Inaptitude d’un salarié à tout poste, les précisions du médecin même tardives peuvent être utiles

Deux arrêts récents rendus par la chambre sociale de la Cour de cassation le 11 janvier 2017 (n°s 15-11314 et 15-22485) témoignent de l’importance pour l’employeur de ne pas se contenter de l’avis délivré par le médecin du travail déclarant l’inaptitude d’un salarié à tout poste dans l’entreprise mais, au contraire, de solliciter de sa part des précisions sur le reclassement du salarié concerné.

Par le premier arrêt (n°15-22485), les hauts magistrats réaffirment une position de principe adoptée en 2015 (d’abord, Cass. soc., 24 juin 2015 n°s  14-10163  et 13-27875 ; puis, Cass. soc., 15 décembre 2015, n° 14-11858, publié au bulletin et Cass. soc. QPC, 13 janvier 2016, n°15-20822, également publié au bulletin de la Cour) :

A réception d’un avis déclarant l’inaptitude d’un salarié à tout emploi dans l’entreprise, mais ne dispensant néanmoins pas cette dernière de l’obligation de reclassement, l’employeur peut se rapprocher du médecin du travail en vue d’obtenir des précisions.

Si, dans la réponse fournie, ce dernier exclut toute possibilité de reclassement dans l’entreprise, l’employeur peut se considérer dans l’impossibilité de proposer un poste au salarié.

Une offre de poste,  dès lors matériellement incompatible avec les préconisations du médecin, le licenciement pour inaptitude physique et impossibilité de reclassement peut donc être envisagé.

Le second arrêt (n°15-11314), quant à lui, est l’occasion pour les magistrats de renforcer la valeur du rôle du médecin particulièrement après déclaration d’inaptitude.

En effet, alors que l’employeur, après l’avis du médecin du travail, s’était rapproché de ce dernier en vue d’identifier les postes susceptibles de permettre un reclassement, le médecin avait, par courrier, désigné précisément un site.

Un seul poste étant disponible au sein de cet établissement, l’employeur l’avait proposé au salarié qui l’avait refusé.

La Cour dès lors confirme l’arrêt d’appel qui déboutait le salarié de sa demande tendant à sanctionner le non respect par l’employeur de son obligation de reclassement.

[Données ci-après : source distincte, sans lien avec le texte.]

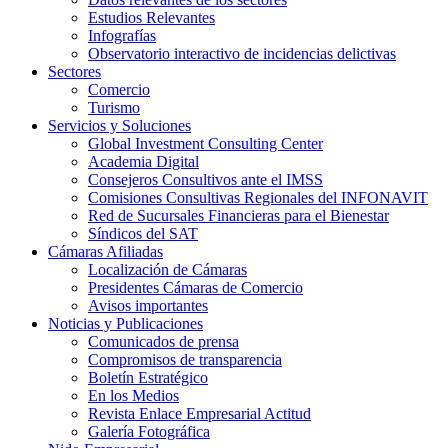
Estudios Relevantes
Infografías
Observatorio interactivo de incidencias delictivas
Sectores
Comercio
Turismo
Servicios y Soluciones
Global Investment Consulting Center
Academia Digital
Consejeros Consultivos ante el IMSS
Comisiones Consultivas Regionales del INFONAVIT
Red de Sucursales Financieras para el Bienestar
Síndicos del SAT
Cámaras Afiliadas
Localización de Cámaras
Presidentes Cámaras de Comercio
Avisos importantes
Noticias y Publicaciones
Comunicados de prensa
Compromisos de transparencia
Boletín Estratégico
En los Medios
Revista Enlace Empresarial Actitud
Galería Fotográfica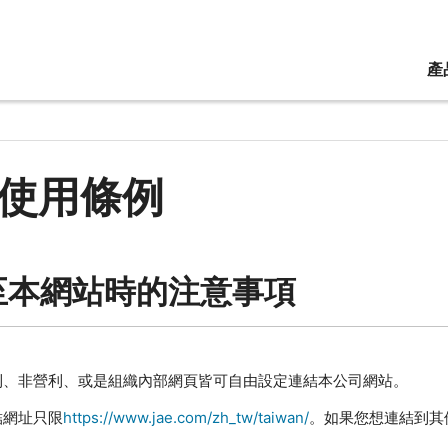
產
使用條例
至本網站時的注意事項
利、非營利、或是組織內部網頁皆可自由設定連結本公司網站。
結網址只限
https://www.jae.com/zh_tw/taiwan/
。如果您想連結到其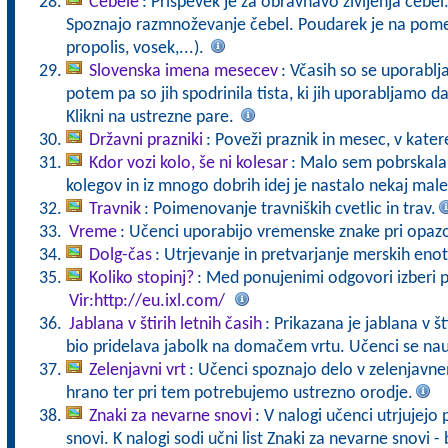
Čebele
: Prispevek je za obravnavo življenja čebel
Spoznajo razmnoževanje čebel. Poudarek je na pomen
propolis, vosek,...).
Slovenska imena mesecev
: Včasih so se uporabl
potem pa so jih spodrinila tista, ki jih uporabljamo 
Klikni na ustrezne pare.
Državni prazniki
: Poveži praznik in mesec, v kater
Kdor vozi kolo, še ni kolesar
: Malo sem pobrskala 
kolegov in iz mnogo dobrih idej je nastalo nekaj male
Travnik
: Poimenovanje travniških cvetlic in trav.
Vreme
: Učenci uporabijo vremenske znake pri opaz
Dolg-čas
: Utrjevanje in pretvarjanje merskih enot
Koliko stopinj?
: Med ponujenimi odgovori izberi p
Vir:http://eu.ixl.com/
Jablana v štirih letnih časih
: Prikazana je jablana v št
bio pridelava jabolk na domačem vrtu. Učenci se nauč
Zelenjavni vrt
: Učenci spoznajo delo v zelenjavn
hrano ter pri tem potrebujemo ustrezno orodje.
Znaki za nevarne snovi
: V nalogi učenci utrjujej
snovi. K nalogi sodi učni list Znaki za nevarne snovi - 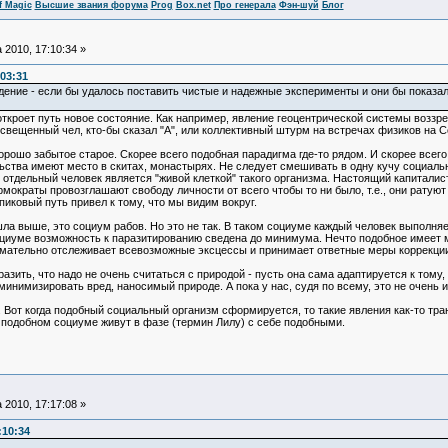
f Magic
Высшие звания форума
Prog
Box.net
Про генерала
Фэн-шуй
Блог
 2010, 17:10:34 »
:03:31
дение - если бы удалось поставить чистые и надежные эксперименты и они бы показали
откроет путь новое состояние. Как например, явление геоцентрической системы воззре
освещенный чел, кто-бы сказал "А", или коллективный штурм на встречах физиков на С
 хорошо забытое старое. Скорее всего подобная парадигма где-то рядом. И скорее всег
ства имеют место в скитах, монастырях. Не следует смешивать в одну кучу социаль
е отдельный человек является "живой клеткой" такого организма. Настоящий капитал
мократы провозглашают свободу личности от всего чтобы то ни было, т.е., они ратую
пиковый путь привел к тому, что мы видим вокруг.
ла выше, это социум рабов. Но это не так. В таком социуме каждый человек выполня
социуме возможность к паразитированию сведена до минимума. Нечто подобное имеет
мательно отслеживает всевозможные эксцессы и принимает ответные меры коррекции
разить, что надо не очень считаться с природой - пусть она сама адаптируется к тому,
минимизировать вред, наносимый природе. А пока у нас, судя по всему, это не очень и
 Вот когда подобный социальный организм сформируется, то такие явления как-то тр
 подобном социуме живут в фазе (термин Лилу) с себе подобными.
 2010, 17:17:08 »
:10:34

L’employeur qui avait, en effet, suivi à la lettre les recommandations du médecin, exprimées après la déclaration d’inaptitude, avait, aux yeux des juges, respecté son obligation en proposant tous les postes disponibles et conformes aux dernières préconisations en date du médecin.

Notons que la loi n° 2016-1088 du 8 août 2016 relative au travail, à la modernisation du dialogue social et à la sécurisation des parcours professionnels (dite Loi « Travail ») et son décret d’application n°2016-1908 du 27 décembre 2016 relative à la modernisation de la médecine, réforment la procédure entourant le prononcé de l’inaptitude d’un salarié.

Un tel constat est depuis le 1er janvier 2017 obligatoirement précédé d’échanges entre employeur, salarié et médecin du travail, permettant à chacun de faire valoir ses observations notamment sur les préconisations de reclassement du salarié inapte.

L’avis d’inaptitude physique doit être éclairé d’indications écrites relatives au reclassement et tenant compte, en principe, de ces échanges.

L’objectif étant d’écarter autant que faire se peut les litiges de la nature de ceux exposés ci-dessus.